Bullet News
Thumbs Up to the substantial decrease in traffic during March break. We’ve especially noticed a difference in St. Catharines during the AM and PM rush hours. Can that many people actually afford to travel with their families? Apparently, yes.
Thumbs Down to being carelessly overcharged for items at the grocery store. Many consumers go out of their way to purchase items on sale or with half-price stickers on them, only to be accidentally charged full price because of a coding error, or a check-out clerk missing a discount
sticker. This happens more often than many suspect. The best solution is to review your receipt before walking out of the store. At least you can correct it on the spot instead of enduring the frustration once you discover the mistake at home.
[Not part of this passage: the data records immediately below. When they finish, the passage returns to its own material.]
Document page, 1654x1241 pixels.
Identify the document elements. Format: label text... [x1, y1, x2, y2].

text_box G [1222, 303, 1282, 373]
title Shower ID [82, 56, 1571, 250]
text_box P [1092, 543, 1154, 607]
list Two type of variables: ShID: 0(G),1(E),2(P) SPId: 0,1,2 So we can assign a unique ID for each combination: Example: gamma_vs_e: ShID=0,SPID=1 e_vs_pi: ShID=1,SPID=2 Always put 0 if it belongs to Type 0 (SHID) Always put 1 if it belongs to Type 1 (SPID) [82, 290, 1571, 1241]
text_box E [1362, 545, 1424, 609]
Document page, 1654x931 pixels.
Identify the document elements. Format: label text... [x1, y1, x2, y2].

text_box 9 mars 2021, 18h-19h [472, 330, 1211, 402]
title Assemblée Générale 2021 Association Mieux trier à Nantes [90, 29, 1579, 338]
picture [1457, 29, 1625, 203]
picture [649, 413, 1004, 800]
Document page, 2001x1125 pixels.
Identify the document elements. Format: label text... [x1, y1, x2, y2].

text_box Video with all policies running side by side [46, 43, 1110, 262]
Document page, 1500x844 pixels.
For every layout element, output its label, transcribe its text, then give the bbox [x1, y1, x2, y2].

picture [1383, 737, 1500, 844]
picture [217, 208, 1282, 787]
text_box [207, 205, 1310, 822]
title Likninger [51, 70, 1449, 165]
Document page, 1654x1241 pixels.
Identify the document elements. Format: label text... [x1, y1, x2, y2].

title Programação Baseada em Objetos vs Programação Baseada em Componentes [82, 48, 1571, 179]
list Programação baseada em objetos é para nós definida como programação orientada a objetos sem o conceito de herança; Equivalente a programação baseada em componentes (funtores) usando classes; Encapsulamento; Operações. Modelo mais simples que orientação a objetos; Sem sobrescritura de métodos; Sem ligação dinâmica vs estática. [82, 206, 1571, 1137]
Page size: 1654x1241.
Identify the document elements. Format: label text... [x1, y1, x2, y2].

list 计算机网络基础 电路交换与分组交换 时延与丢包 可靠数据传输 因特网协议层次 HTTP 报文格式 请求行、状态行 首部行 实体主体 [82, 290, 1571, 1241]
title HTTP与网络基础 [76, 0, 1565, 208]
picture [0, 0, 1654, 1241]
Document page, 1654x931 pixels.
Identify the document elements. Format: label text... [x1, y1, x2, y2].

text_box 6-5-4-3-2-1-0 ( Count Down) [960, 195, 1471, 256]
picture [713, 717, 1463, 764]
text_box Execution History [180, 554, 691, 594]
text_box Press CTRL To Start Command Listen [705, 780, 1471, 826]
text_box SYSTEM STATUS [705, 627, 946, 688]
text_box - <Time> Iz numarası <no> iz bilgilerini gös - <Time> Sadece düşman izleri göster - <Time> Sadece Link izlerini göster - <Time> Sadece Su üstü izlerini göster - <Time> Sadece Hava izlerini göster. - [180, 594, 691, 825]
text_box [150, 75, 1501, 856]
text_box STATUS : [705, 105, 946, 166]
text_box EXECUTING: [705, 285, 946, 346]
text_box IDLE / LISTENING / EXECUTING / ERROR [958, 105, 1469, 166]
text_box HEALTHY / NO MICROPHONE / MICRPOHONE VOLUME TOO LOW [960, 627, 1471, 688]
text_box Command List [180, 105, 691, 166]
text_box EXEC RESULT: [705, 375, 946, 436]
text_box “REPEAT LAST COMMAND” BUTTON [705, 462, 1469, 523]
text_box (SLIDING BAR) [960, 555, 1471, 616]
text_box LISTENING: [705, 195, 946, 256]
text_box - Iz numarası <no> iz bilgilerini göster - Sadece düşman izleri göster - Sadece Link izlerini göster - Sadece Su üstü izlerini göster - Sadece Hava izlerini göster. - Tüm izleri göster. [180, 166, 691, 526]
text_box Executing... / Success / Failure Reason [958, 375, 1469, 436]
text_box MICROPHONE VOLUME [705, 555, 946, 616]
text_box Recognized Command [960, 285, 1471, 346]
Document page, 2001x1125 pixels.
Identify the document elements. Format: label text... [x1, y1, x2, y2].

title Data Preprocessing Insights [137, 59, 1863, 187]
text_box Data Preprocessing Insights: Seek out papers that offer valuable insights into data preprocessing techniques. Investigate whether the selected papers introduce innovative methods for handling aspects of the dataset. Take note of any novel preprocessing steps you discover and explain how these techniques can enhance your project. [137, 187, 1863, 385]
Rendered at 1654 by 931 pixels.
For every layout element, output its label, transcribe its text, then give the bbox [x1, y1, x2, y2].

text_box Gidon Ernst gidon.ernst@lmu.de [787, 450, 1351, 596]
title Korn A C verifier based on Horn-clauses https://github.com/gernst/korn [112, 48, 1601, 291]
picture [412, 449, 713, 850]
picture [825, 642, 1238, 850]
Thumbs Up to the Niagara Health System for moving forward with the plan to consolidate maternity care at the new St. Catharines hospital. It’s a strategy that makes sense; opposition is based simply on parochial concerns and invented scare-mongering. Consolidation begins on March 19.
Thumbs Down to doctors who can’t keep their appointments on time. Like other people have nothing to do?
Thumbs Down to paid parking at doctors’ offices. It’s ridiculous. Most time its the physicians who own the buildings and the lots.
Thumbs Up to these longer days. Spring is coming.
Thumbs Up to Kevin Smith, named new chief of Niagara emergency medical services.
Thumbs Down to knee-jerk reactions against the BeNF campaign. We admit that Niagara Falls’ new branding exercise may not be immediately obvious to all, but that’s the way with many campaigns. It’s already got people talking and, produced by the mayor’s office, it didn’t cost taxpayers a cent. Give it a chance.